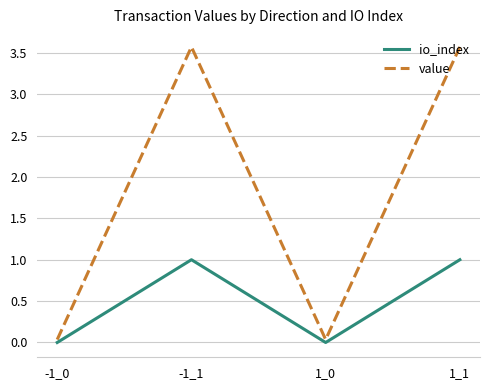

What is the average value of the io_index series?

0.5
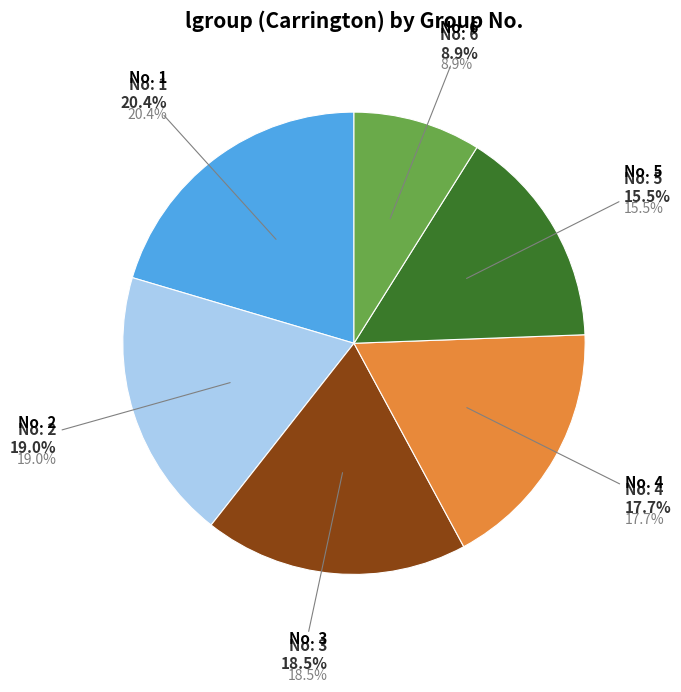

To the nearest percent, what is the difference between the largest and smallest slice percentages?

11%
====
• **DIRECTIONS FOR THIS TASK**
Copy out each of the rows above word for word, leaving out the pictures.

• **EXPECTED ANSWER**
What is the average value of the io_index series?

0.5

To the nearest percent, what is the difference between the largest and smallest slice percentages?

11%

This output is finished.